OLPC Requests Monetary Donations to Buy Laptops
In a major strategy shift, the Cambridge, Mass. foundation that plans to provide laptop computers to poor children around the globe is asking wealthy individuals and corporations to help pick up the tab by purchasing hundreds or thousands of the machines.
The bid for support from philanthropists comes as the nonprofit One Laptop Per Child Foundation faces manufacturing delays and competing low-cost laptops from commercial vendors that have caused some analysts to question whether the project is in crisis. “I think they’re at a very critical moment,” said Josh Bernoff, an analyst with Forrester Research in Cambridge.
The new program is the foundation’s latest effort to expand the sales of its low-cost machine, called the XO laptop.
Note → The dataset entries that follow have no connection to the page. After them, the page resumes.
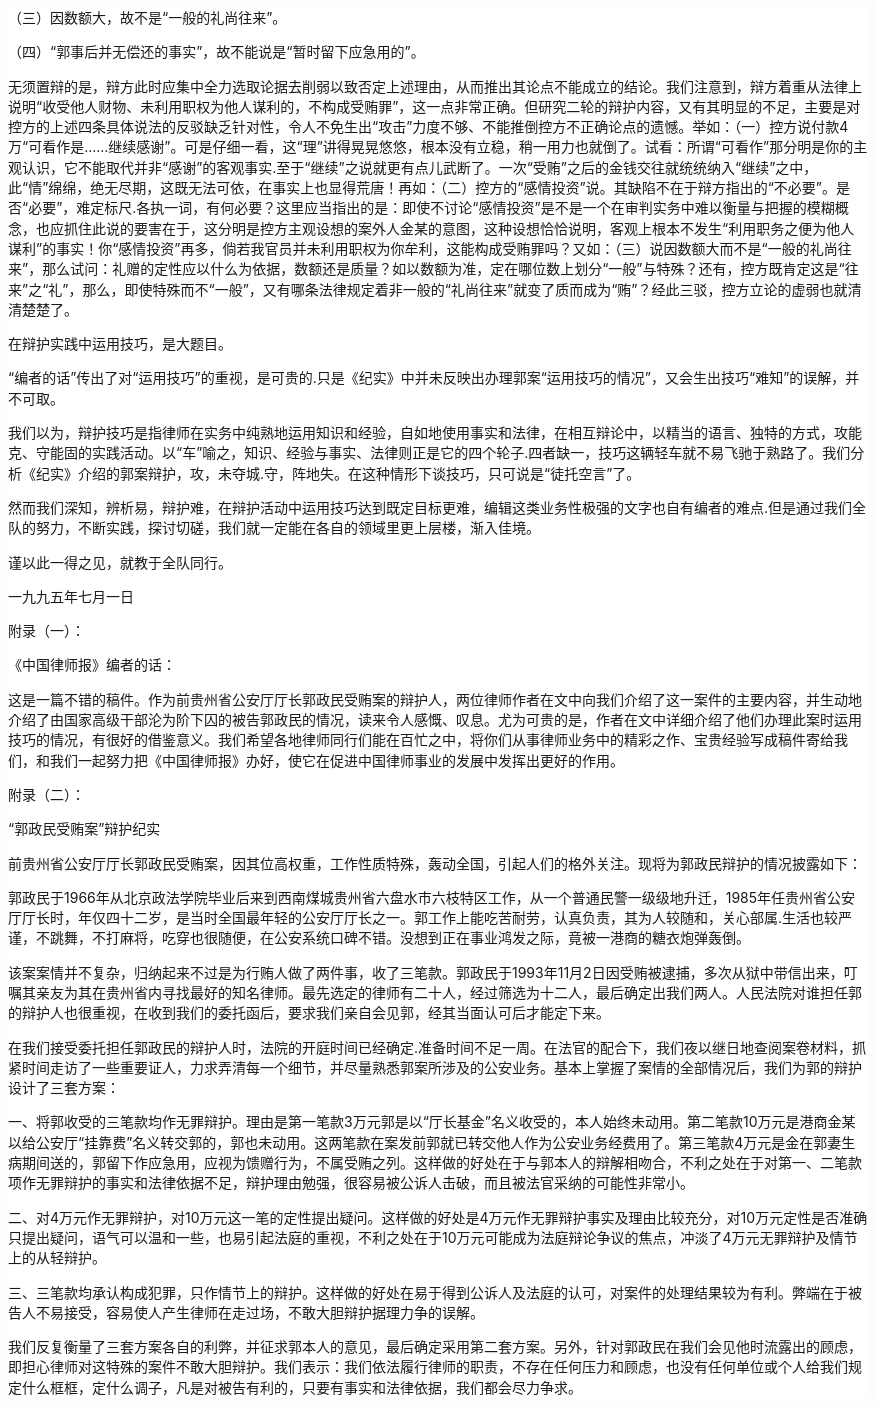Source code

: （三）因数额大，故不是“一般的礼尚往来”。

（四）“郭事后并无偿还的事实”，故不能说是“暂时留下应急用的”。

无须置辩的是，辩方此时应集中全力选取论据去削弱以致否定上述理由，从而推出其论点不能成立的结论。我们注意到，辩方着重从法律上说明“收受他人财物、未利用职权为他人谋利的，不构成受贿罪”，这一点非常正确。但研究二轮的辩护内容，又有其明显的不足，主要是对控方的上述四条具体说法的反驳缺乏针对性，令人不免生出“攻击”力度不够、不能推倒控方不正确论点的遗憾。举如：（一）控方说付款4万“可看作是……继续感谢”。可是仔细一看，这“理”讲得晃晃悠悠，根本没有立稳，稍一用力也就倒了。试看：所谓“可看作”那分明是你的主观认识，它不能取代并非“感谢”的客观事实.至于“继续”之说就更有点儿武断了。一次“受贿”之后的金钱交往就统统纳入“继续”之中，此“情”绵绵，绝无尽期，这既无法可依，在事实上也显得荒唐！再如：（二）控方的“感情投资”说。其缺陷不在于辩方指出的“不必要”。是否“必要”，难定标尺.各执一词，有何必要？这里应当指出的是：即使不讨论“感情投资”是不是一个在审判实务中难以衡量与把握的模糊概念，也应抓住此说的要害在于，这分明是控方主观设想的案外人金某的意图，这种设想恰恰说明，客观上根本不发生“利用职务之便为他人谋利”的事实！你“感情投资”再多，倘若我官员并未利用职权为你牟利，这能构成受贿罪吗？又如：（三）说因数额大而不是“一般的礼尚往来”，那么试问：礼赠的定性应以什么为依据，数额还是质量？如以数额为准，定在哪位数上划分“一般”与特殊？还有，控方既肯定这是“往来”之“礼”，那么，即使特殊而不“一般”，又有哪条法律规定着非一般的“礼尚往来”就变了质而成为“贿”？经此三驳，控方立论的虚弱也就清清楚楚了。

在辩护实践中运用技巧，是大题目。

“编者的话”传出了对“运用技巧”的重视，是可贵的.只是《纪实》中并未反映出办理郭案“运用技巧的情况”，又会生出技巧“难知”的误解，并不可取。

我们以为，辩护技巧是指律师在实务中纯熟地运用知识和经验，自如地使用事实和法律，在相互辩论中，以精当的语言、独特的方式，攻能克、守能固的实践活动。以“车”喻之，知识、经验与事实、法律则正是它的四个轮子.四者缺一，技巧这辆轻车就不易飞驰于熟路了。我们分析《纪实》介绍的郭案辩护，攻，未夺城.守，阵地失。在这种情形下谈技巧，只可说是“徒托空言”了。

然而我们深知，辨析易，辩护难，在辩护活动中运用技巧达到既定目标更难，编辑这类业务性极强的文字也自有编者的难点.但是通过我们全队的努力，不断实践，探讨切磋，我们就一定能在各自的领域里更上层楼，渐入佳境。

谨以此一得之见，就教于全队同行。

一九九五年七月一日

附录（一）：

《中国律师报》编者的话：

这是一篇不错的稿件。作为前贵州省公安厅厅长郭政民受贿案的辩护人，两位律师作者在文中向我们介绍了这一案件的主要内容，并生动地介绍了由国家高级干部沦为阶下囚的被告郭政民的情况，读来令人感慨、叹息。尤为可贵的是，作者在文中详细介绍了他们办理此案时运用技巧的情况，有很好的借鉴意义。我们希望各地律师同行们能在百忙之中，将你们从事律师业务中的精彩之作、宝贵经验写成稿件寄给我们，和我们一起努力把《中国律师报》办好，使它在促进中国律师事业的发展中发挥出更好的作用。

附录（二）：

“郭政民受贿案”辩护纪实

前贵州省公安厅厅长郭政民受贿案，因其位高权重，工作性质特殊，轰动全国，引起人们的格外关注。现将为郭政民辩护的情况披露如下：

郭政民于1966年从北京政法学院毕业后来到西南煤城贵州省六盘水市六枝特区工作，从一个普通民警一级级地升迁，1985年任贵州省公安厅厅长时，年仅四十二岁，是当时全国最年轻的公安厅厅长之一。郭工作上能吃苦耐劳，认真负责，其为人较随和，关心部属.生活也较严谨，不跳舞，不打麻将，吃穿也很随便，在公安系统口碑不错。没想到正在事业鸿发之际，竟被一港商的糖衣炮弹轰倒。

该案案情并不复杂，归纳起来不过是为行贿人做了两件事，收了三笔款。郭政民于1993年11月2日因受贿被逮捕，多次从狱中带信出来，叮嘱其亲友为其在贵州省内寻找最好的知名律师。最先选定的律师有二十人，经过筛选为十二人，最后确定出我们两人。人民法院对谁担任郭的辩护人也很重视，在收到我们的委托函后，要求我们亲自会见郭，经其当面认可后才能定下来。

在我们接受委托担任郭政民的辩护人时，法院的开庭时间已经确定.准备时间不足一周。在法官的配合下，我们夜以继日地查阅案卷材料，抓紧时间走访了一些重要证人，力求弄清每一个细节，并尽量熟悉郭案所涉及的公安业务。基本上掌握了案情的全部情况后，我们为郭的辩护设计了三套方案：

一、将郭收受的三笔款均作无罪辩护。理由是第一笔款3万元郭是以“厅长基金”名义收受的，本人始终未动用。第二笔款10万元是港商金某以给公安厅“挂靠费”名义转交郭的，郭也未动用。这两笔款在案发前郭就已转交他人作为公安业务经费用了。第三笔款4万元是金在郭妻生病期间送的，郭留下作应急用，应视为馈赠行为，不属受贿之列。这样做的好处在于与郭本人的辩解相吻合，不利之处在于对第一、二笔款项作无罪辩护的事实和法律依据不足，辩护理由勉强，很容易被公诉人击破，而且被法官采纳的可能性非常小。

二、对4万元作无罪辩护，对10万元这一笔的定性提出疑问。这样做的好处是4万元作无罪辩护事实及理由比较充分，对10万元定性是否准确只提出疑问，语气可以温和一些，也易引起法庭的重视，不利之处在于10万元可能成为法庭辩论争议的焦点，冲淡了4万元无罪辩护及情节上的从轻辩护。

三、三笔款均承认构成犯罪，只作情节上的辩护。这样做的好处在易于得到公诉人及法庭的认可，对案件的处理结果较为有利。弊端在于被告人不易接受，容易使人产生律师在走过场，不敢大胆辩护据理力争的误解。

我们反复衡量了三套方案各自的利弊，并征求郭本人的意见，最后确定采用第二套方案。另外，针对郭政民在我们会见他时流露出的顾虑，即担心律师对这特殊的案件不敢大胆辩护。我们表示：我们依法履行律师的职责，不存在任何压力和顾虑，也没有任何单位或个人给我们规定什么框框，定什么调子，凡是对被告有利的，只要有事实和法律依据，我们都会尽力争求。
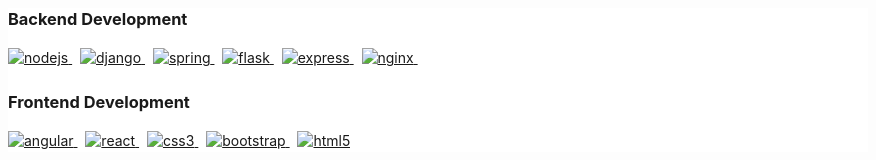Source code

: ### Backend Development

<p align="left"> 
    <a href="https://nodejs.org" target="_blank" rel="noreferrer"> 
        <img src="https://raw.githubusercontent.com/devicons/devicon/master/icons/nodejs/nodejs-original-wordmark.svg" alt="nodejs" width="60" height="60"/> 
    </a>      
    &nbsp;
    <a href="https://www.djangoproject.com/" target="_blank" rel="noreferrer"> 
        <img src="https://www.vectorlogo.zone/logos/djangoproject/djangoproject-ar21.svg" alt="django" width="60" height="60"/> 
    </a>      
    &nbsp;
    <a href="https://spring.io/" target="_blank" rel="noreferrer"> 
        <img src="https://www.vectorlogo.zone/logos/springio/springio-ar21.svg" alt="spring" width="60" height="60"/> 
    </a> 
    &nbsp;
    <a href="https://flask.palletsprojects.com/" target="_blank" rel="noreferrer"> 
        <img src="https://www.vectorlogo.zone/logos/pocoo_flask/pocoo_flask-icon.svg" alt="flask" width="60" height="60"/> 
    </a>
    &nbsp;
    <a href="https://expressjs.com" target="_blank" rel="noreferrer"> 
        <img src="https://raw.githubusercontent.com/devicons/devicon/master/icons/express/express-original-wordmark.svg" alt="express" width="60" height="60"/> 
    </a>      
    &nbsp;
    <a href="https://www.nginx.com" target="_blank" rel="noreferrer"> 
        <img src="https://raw.githubusercontent.com/devicons/devicon/master/icons/nginx/nginx-original.svg" alt="nginx" width="60" height="60"/> 
    </a>      
    &nbsp;
</p>

### Frontend Development
<p align="left"> 
    <a href="https://angular.io" target="_blank" rel="noreferrer"> 
        <img src="https://angular.io/assets/images/logos/angular/angular.svg" alt="angular" width="60" height="60"/> 
    </a>      
    &nbsp;
    <a href="https://reactjs.org/" target="_blank" rel="noreferrer"> 
        <img src="https://raw.githubusercontent.com/devicons/devicon/master/icons/react/react-original-wordmark.svg" alt="react" width="60" height="60"/> 
    </a>      
    &nbsp;
    <a href="https://www.w3schools.com/css/" target="_blank" rel="noreferrer"> 
        <img src="https://raw.githubusercontent.com/devicons/devicon/master/icons/css3/css3-original-wordmark.svg" alt="css3" width="60" height="60"/> 
    </a>      
    &nbsp;
    <a href="https://getbootstrap.com" target="_blank" rel="noreferrer"> 
        <img src="https://raw.githubusercontent.com/devicons/devicon/master/icons/bootstrap/bootstrap-plain-wordmark.svg" alt="bootstrap" width="60" height="60"> 
    </a>      
    &nbsp;
    <a href="https://www.w3.org/html/" target="_blank" rel="noreferrer"> 
        <img src="https://raw.githubusercontent.com/devicons/devicon/master/icons/html5/html5-original-wordmark.svg" alt="html5" width="60" height="60"/> 
    </a>      
</p>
The machine is intended to sell for $100, once it goes into mass production; for now, it’s priced at $200. The foundation originally expected governments in developing countries to buy millions of the computers for distribution to schoolchildren. But foundation chairman Nicholas P. Negroponte ’66 has acknowledged that cooperation from governments has been slower than he’d expected.
So in September, the foundation for the first time offered to sell XO machines to individual users, on the condition that the buyer pay $399 for two laptops. The buyer gets one, while the other is donated to a child in a developing country.
Now the foundation has begun a program called “Givemany,” for donors willing to pay for hundreds or thousands of XO machines. It’s a three-tiered program. A donor who buys 100 to 999 machines will pay $299 apiece, and choose the institution that will get these machines. But $99 of the price will be used to pay for more laptops, to be distributed by the foundation. Thus, someone who buys 100 machines will also fund the distribution of 50 more laptops.
Donors can also choose to buy 1,000 to 9,999 machines at $249 each, or 10,000 or more computers at $200.
The foundation is still negotiating government purchases of the laptops, and says it’s nearing deals with several countries — “three or four, and more will follow,” said Robert Fadel, the foundation’s director of finance and operations.
But because the foundation has little cash of its own, it needs a lot of paying customers to cover manufacturing costs. “They’ve basically set it up so they have to sell them by the thousands or the millions to these governments,” said Bernoff. “Their whole model is based on their selling them in massive quantities.” Bernoff suggested that the Givemany program may be needed to boost sales to a level that makes the project economically viable.
“This is symptomatic of the fact that the business proposition wasn’t very clearly thought out initially,” said Roger Kay, a computer industry analyst and the president of Endpoint Technologies Corp. in Wayland. “The price point was a little higher than they said, and some of the governments who pledged money, it turned out it wasn’t really pledged.”
Kay said the foundation lacks well-developed distribution channels to deliver the laptops. He also warned that developing countries are often rife with government corruption, and that the foundation has no way of ensuring its laptops will end up in the hands of needy children.
Meanwhile, the foundation has pushed back the date when full production of the XO laptop will begin. Quanta Computer of Taiwan was supposed to start making the machines this month, but the manufacturing launch has now been moved into November.
At the same time, another Taiwanese computer company called Asustek has just unveiled its own entry into the ultracheap laptop market. The Eee PC will cost as little as $299. It runs the free Linux operating system, like the XO laptop. But while the XO laptop is intended only for the poor, the Asustek machine is a commercial product, for sale to consumers worldwide. Besides, the Eee PC is capable of running Microsoft Corp.’s popular Windows operating system, something the XO can’t do.
Last week, an Asustek executive said his company had already won an order for a million of the machines from a country he declined to identify.